When kids are behaving badly, we tend to give them a timeout. This is usually because they become so wrapped up or fixated on one thing that their emotion or upset feeling takes over every interaction they have. This emotion that takes over is often anger, greed, frustration, or distress. While they sit in timeout, they remove themselves from the rest of the world and have a chance to reflect, rest, and realize that the emotion they were painting on to every interaction they had might be kind of silly. And how do they emerge after some minutes? They are usually calmer, more focused, and ready to start their next activity with a fresh outlook. This is essentially meditation.
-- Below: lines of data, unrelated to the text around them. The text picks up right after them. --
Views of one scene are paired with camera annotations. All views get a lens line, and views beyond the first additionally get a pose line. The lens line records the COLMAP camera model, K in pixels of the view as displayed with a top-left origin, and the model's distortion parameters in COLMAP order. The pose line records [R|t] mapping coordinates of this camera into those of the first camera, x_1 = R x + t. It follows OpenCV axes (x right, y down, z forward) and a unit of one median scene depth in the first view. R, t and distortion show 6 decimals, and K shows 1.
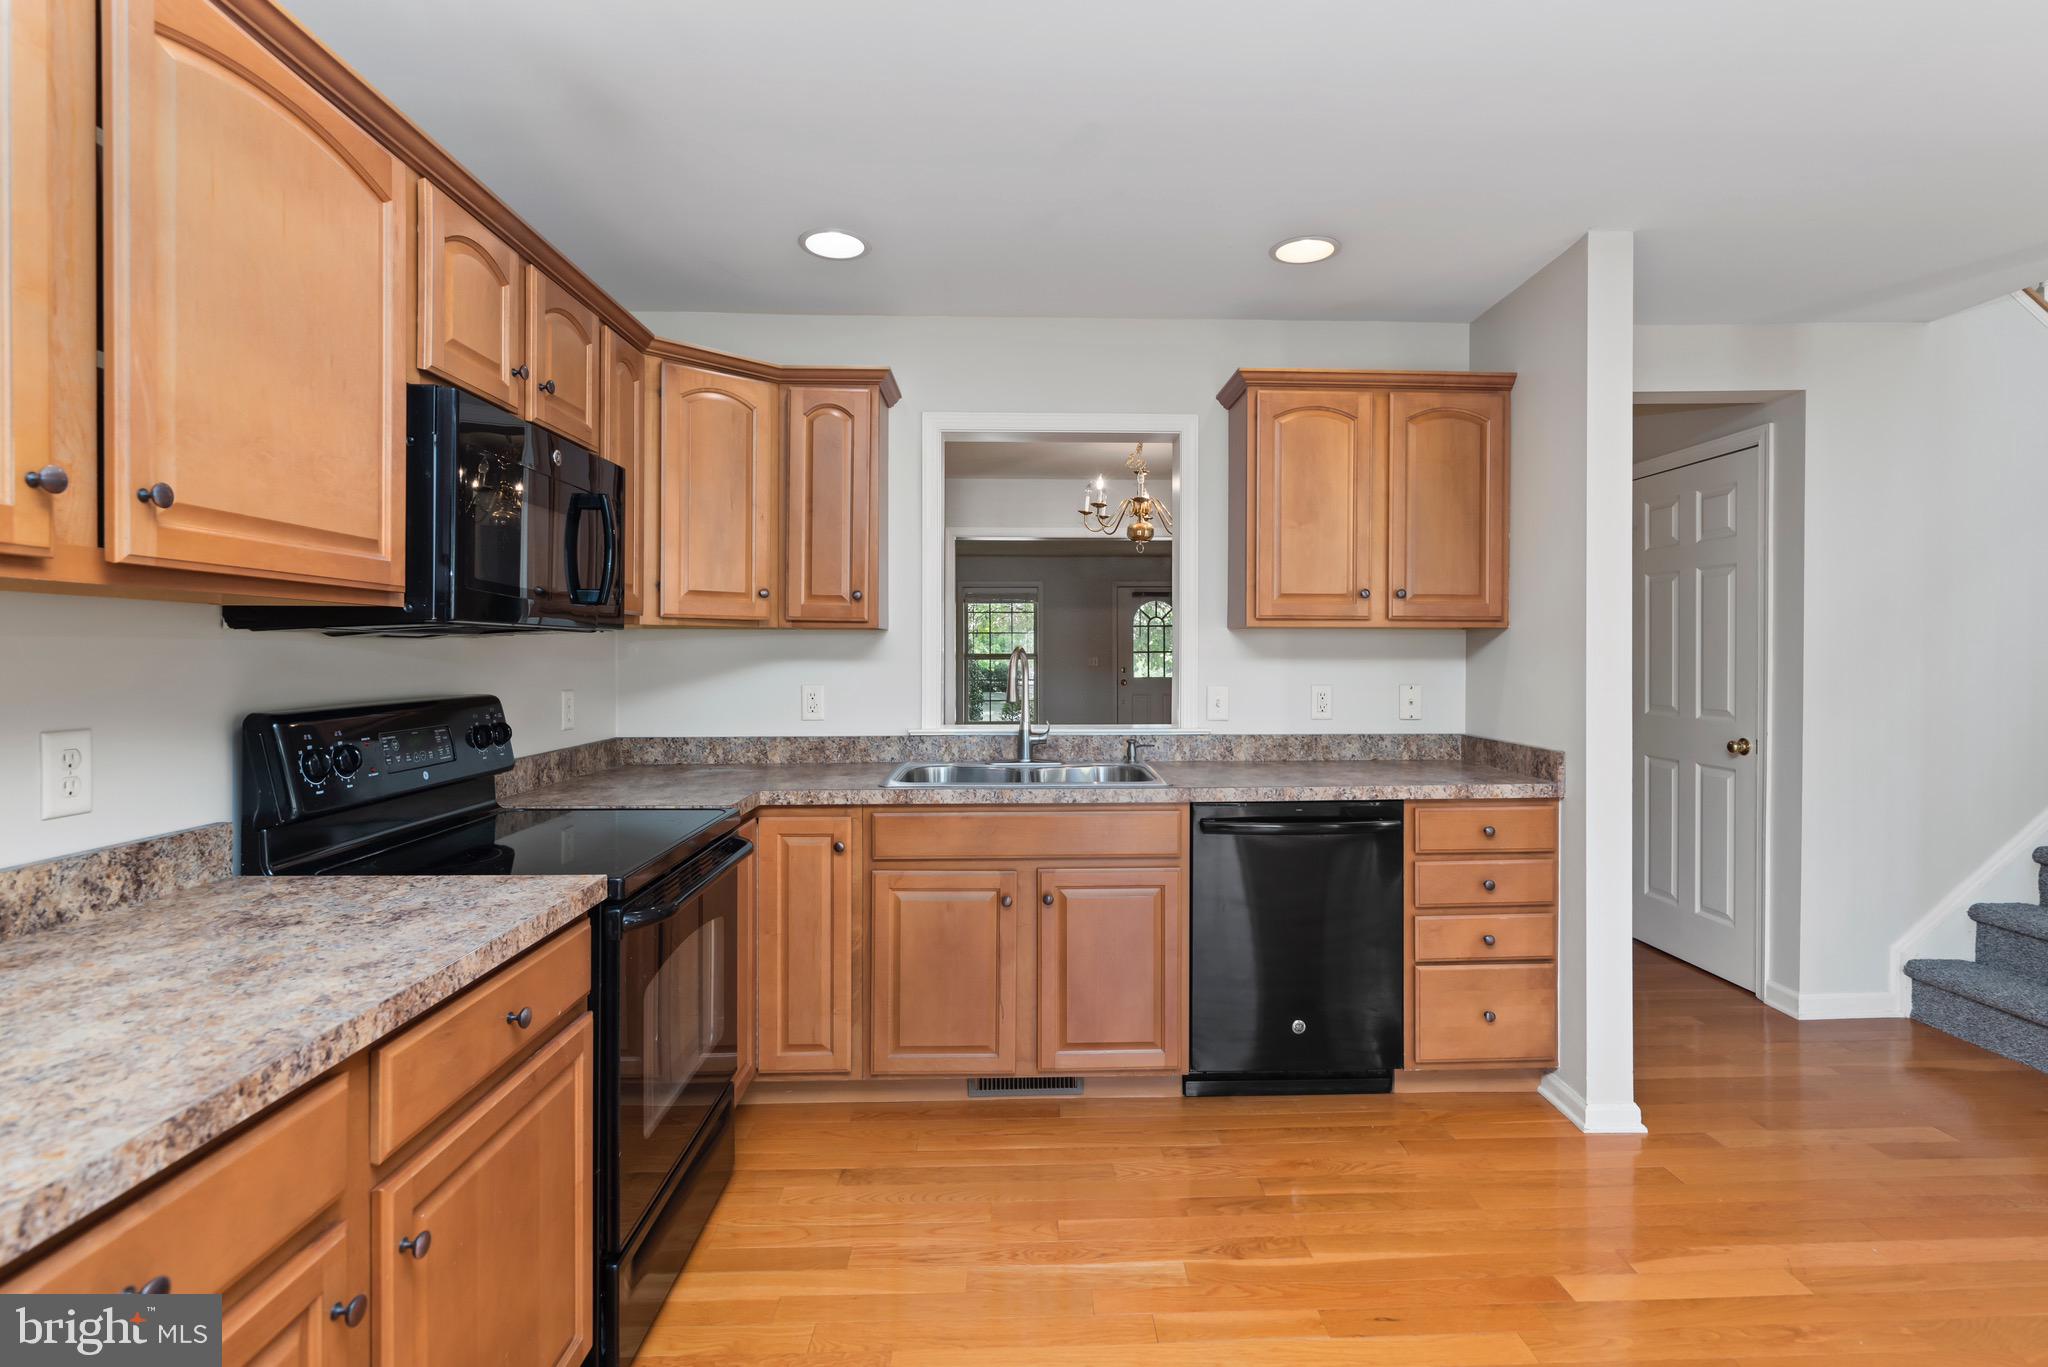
lens RADIAL K [[1000.0, 0, 1057.3], [0, 1000.0, 661.4], [0, 0, 1]] dist [-0.000475, 0.000150]
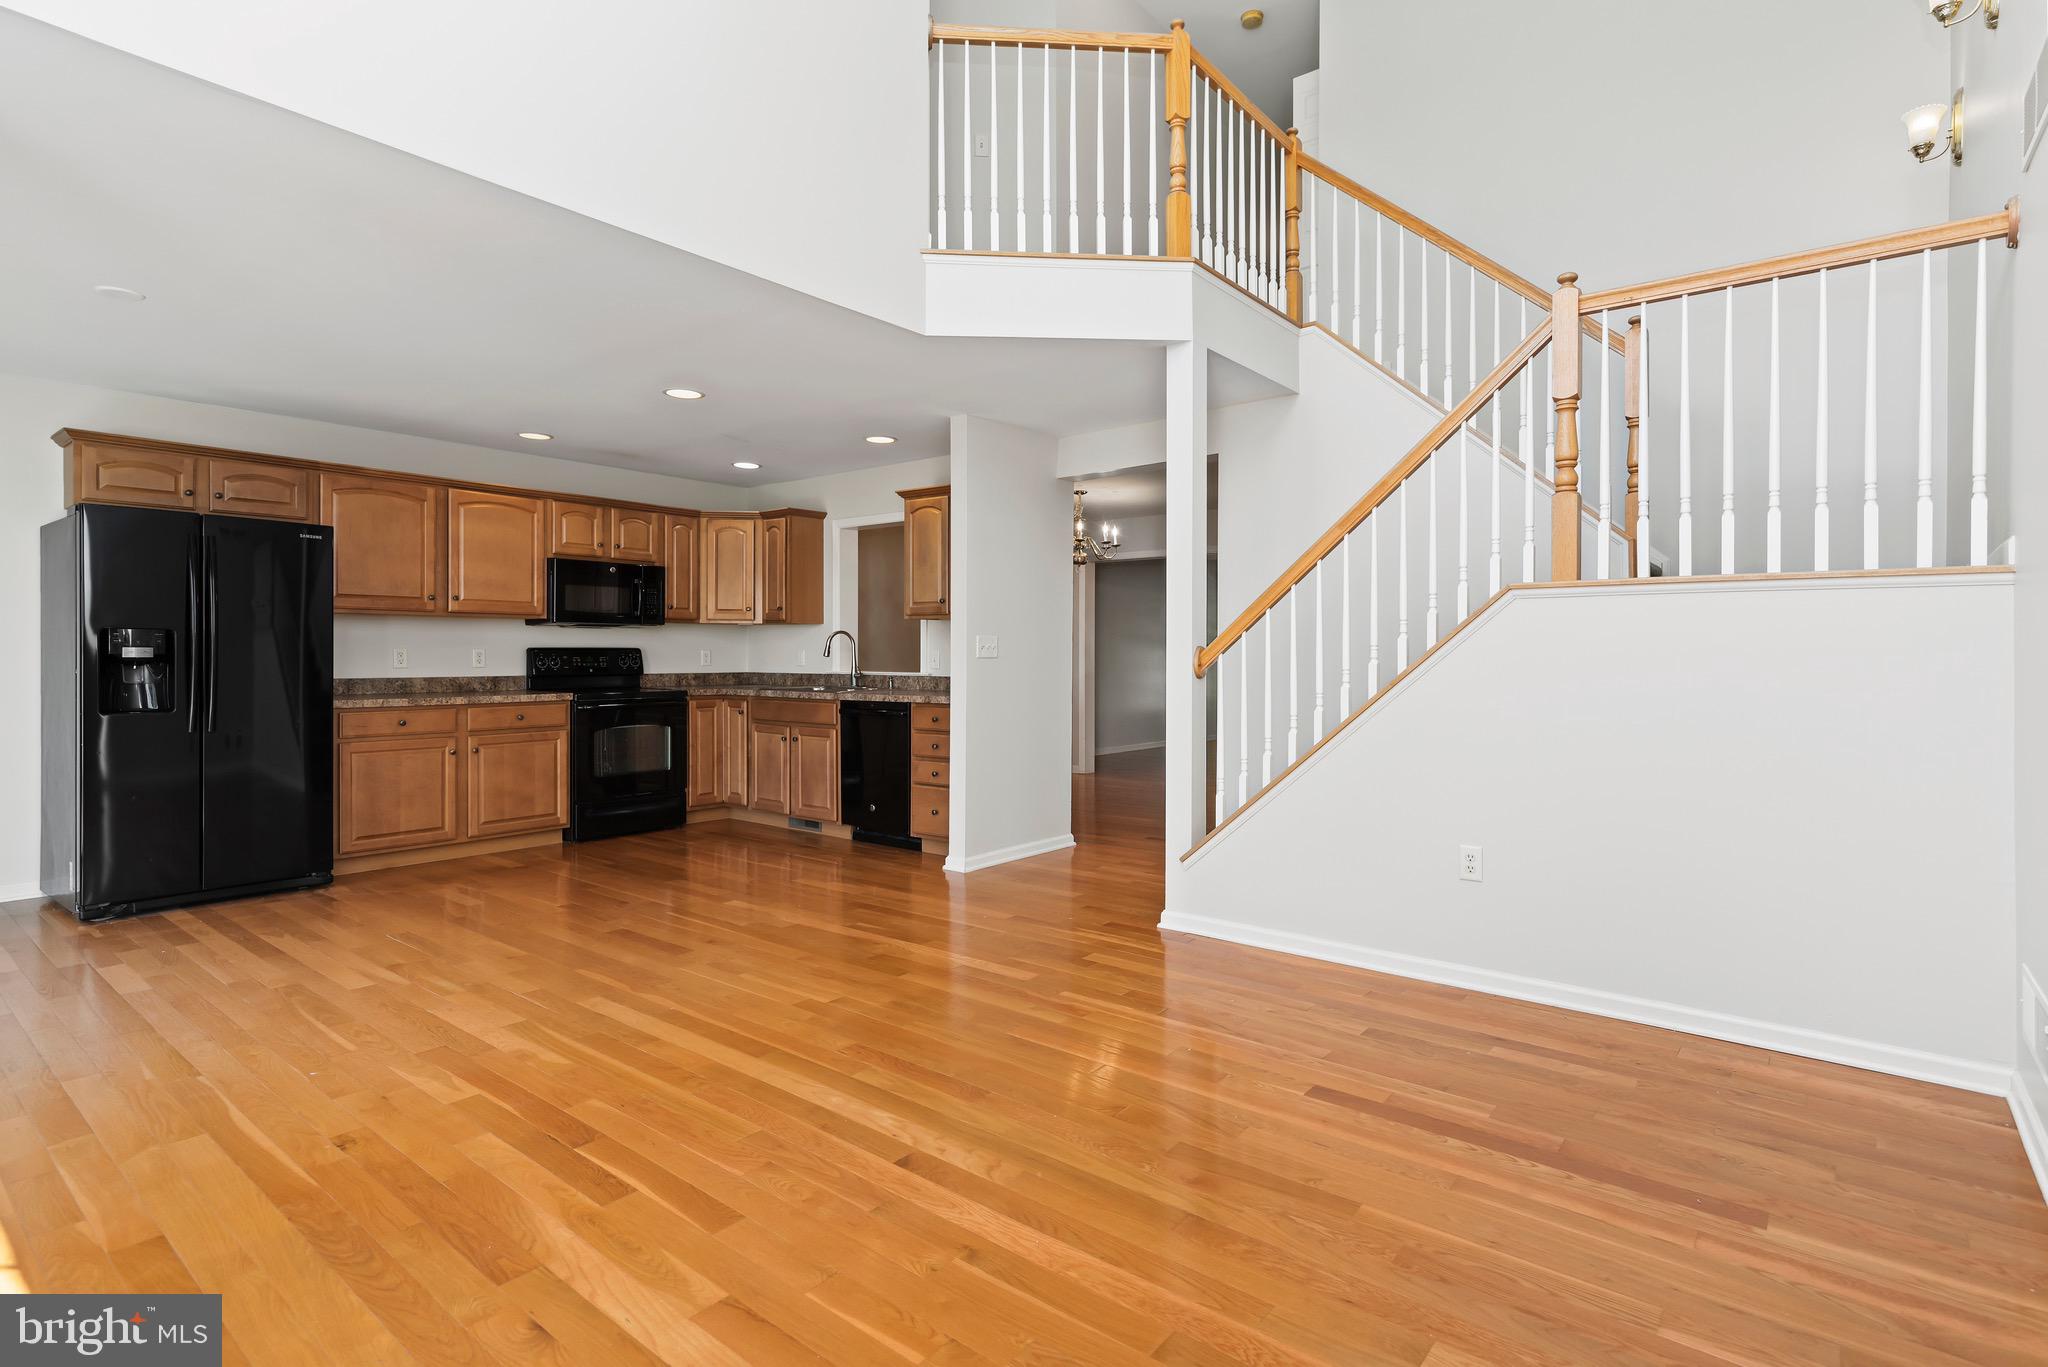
lens RADIAL K [[1000.0, 0, 1057.3], [0, 1000.0, 661.4], [0, 0, 1]] dist [-0.000475, 0.000150]
pose [[0.762404, 0.007805, -0.647054, 1.906677], [-0.008884, 0.999959, 0.001594, 0.048682], [0.647040, 0.004533, 0.762442, -0.357123]]
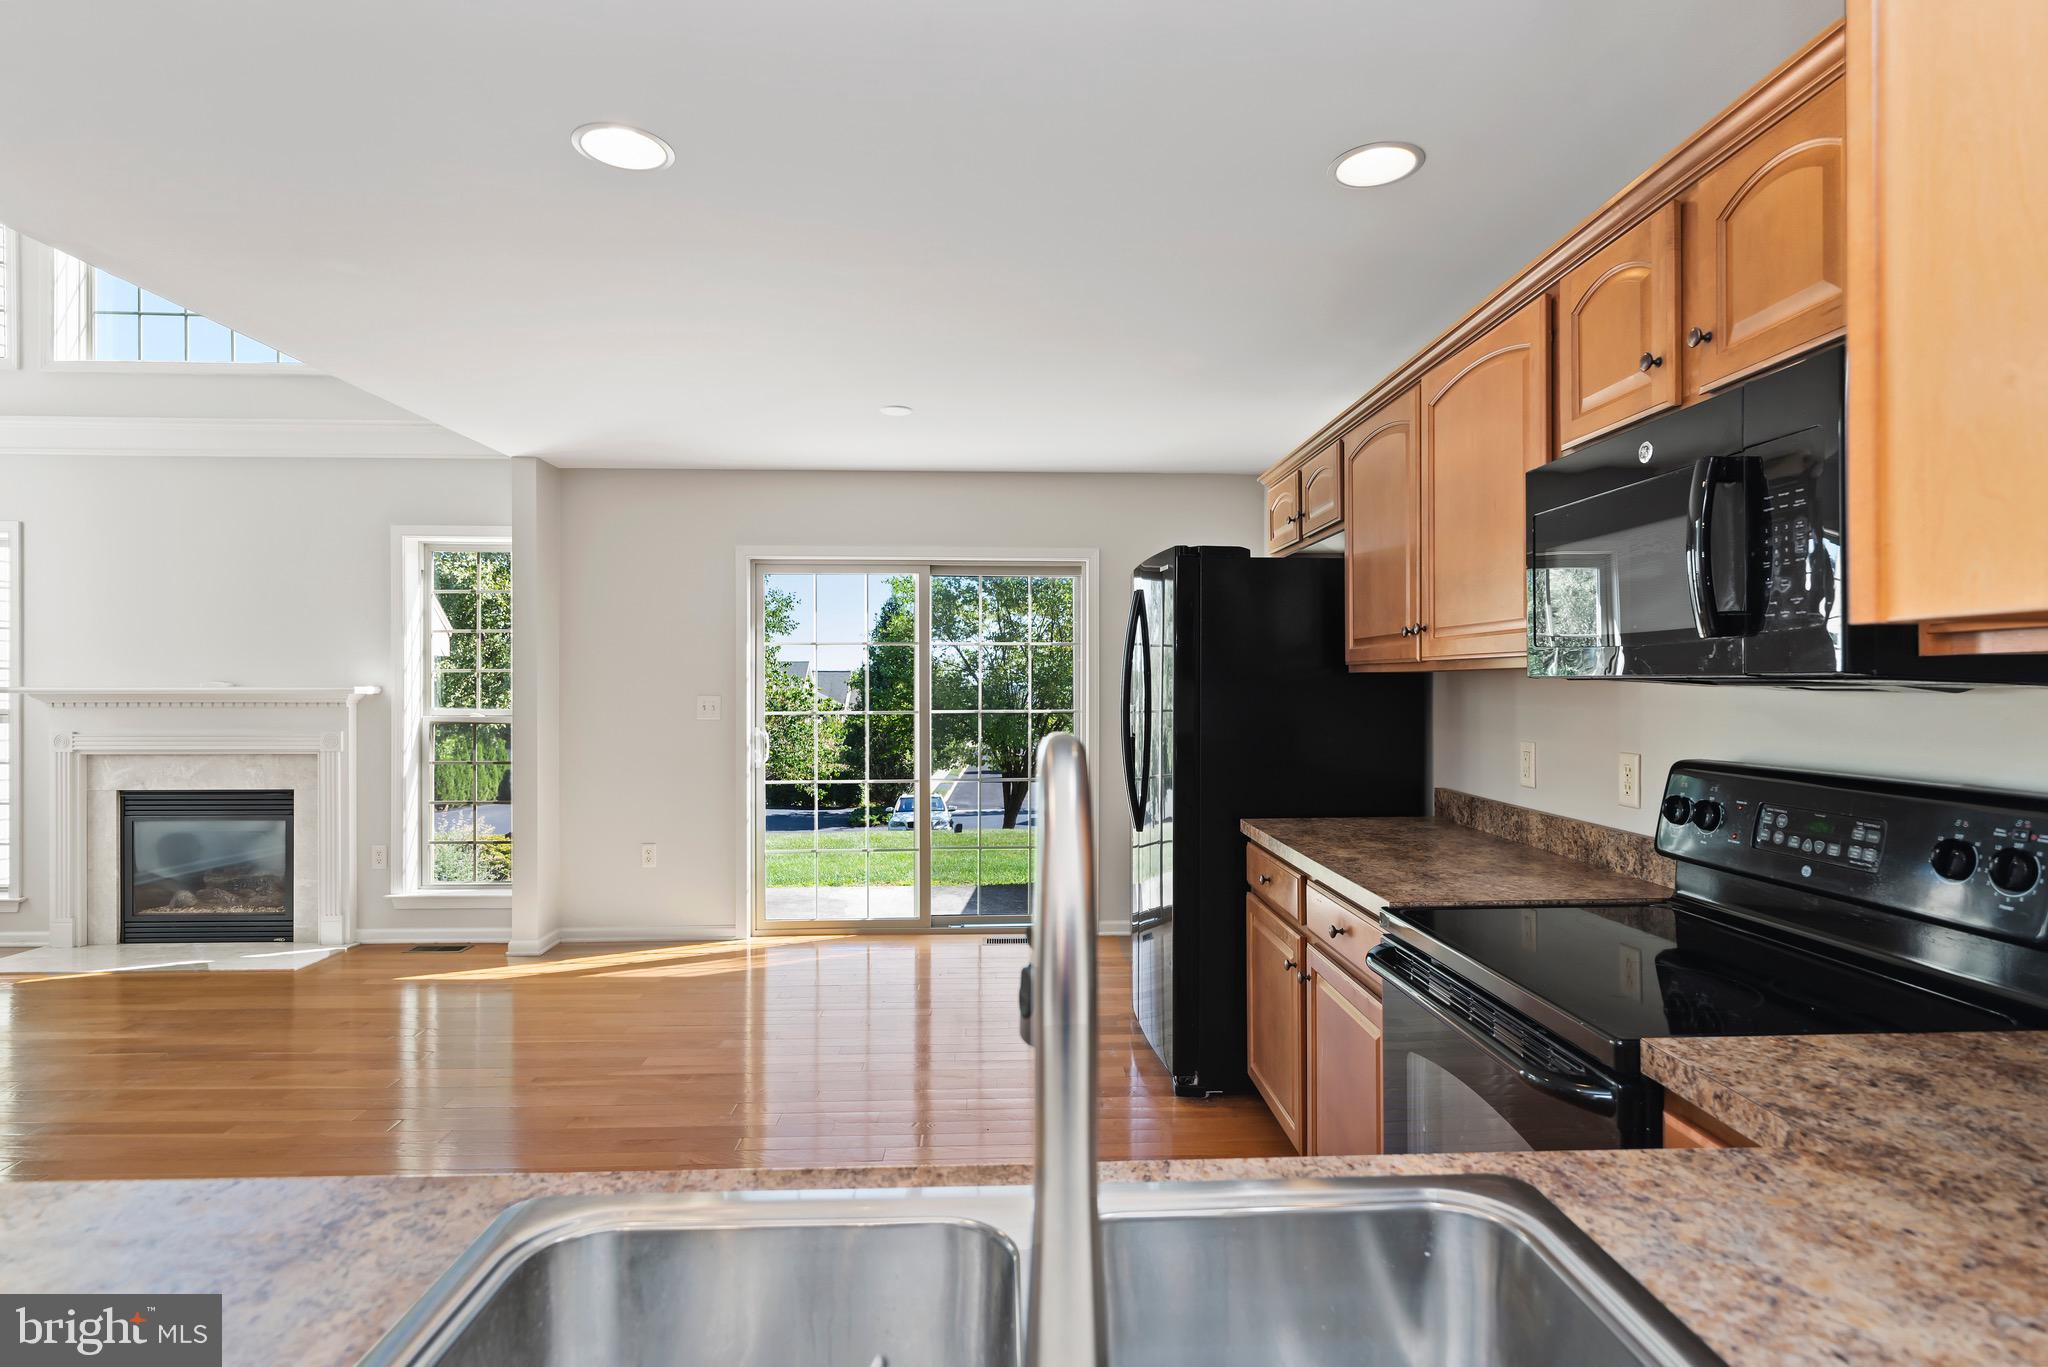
lens RADIAL K [[1017.8, 0, 1041.3], [0, 1017.8, 683.6], [0, 0, 1]] dist [0.000945, 0.000374]
pose [[-0.999999, -0.000244, 0.001555, -0.035367], [-0.000234, 0.999979, 0.006499, -0.024662], [-0.001557, 0.006498, -0.999978, 1.301610]]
For the longest time, I didn’t really “get” what meditation was. After years of doing yoga, the idea of what it meant began to grow organically through my practice. It’s essentially a self-imposed timeout. It’s a chance to withdraw from the world and get a sense for what is going on within us by observing ourselves. It’s an opportunity to see what emotion or thought is arresting our attention. Most people will avoid observing themselves by any means necessary. This is often done under a veil of busyness which seems to be a badge of honor in our society. But by actively not thinking about anything or distracting ourselves with the external, we somehow find solutions to our problems. It’s almost like a way to push a vehicle off the rutted path that is only getting more treacherously deep with each passing. In this case, the ruts are our thinking patterns.
You know how sometimes you feel like you totally know something, a simple fact, but the harder you think about it, the more quickly it wriggles away? Then, when you stop thinking about it, you randomly yell out the answer? That is sort of like meditation. By forgetting what you are trying to solve, answers suddenly crystallize.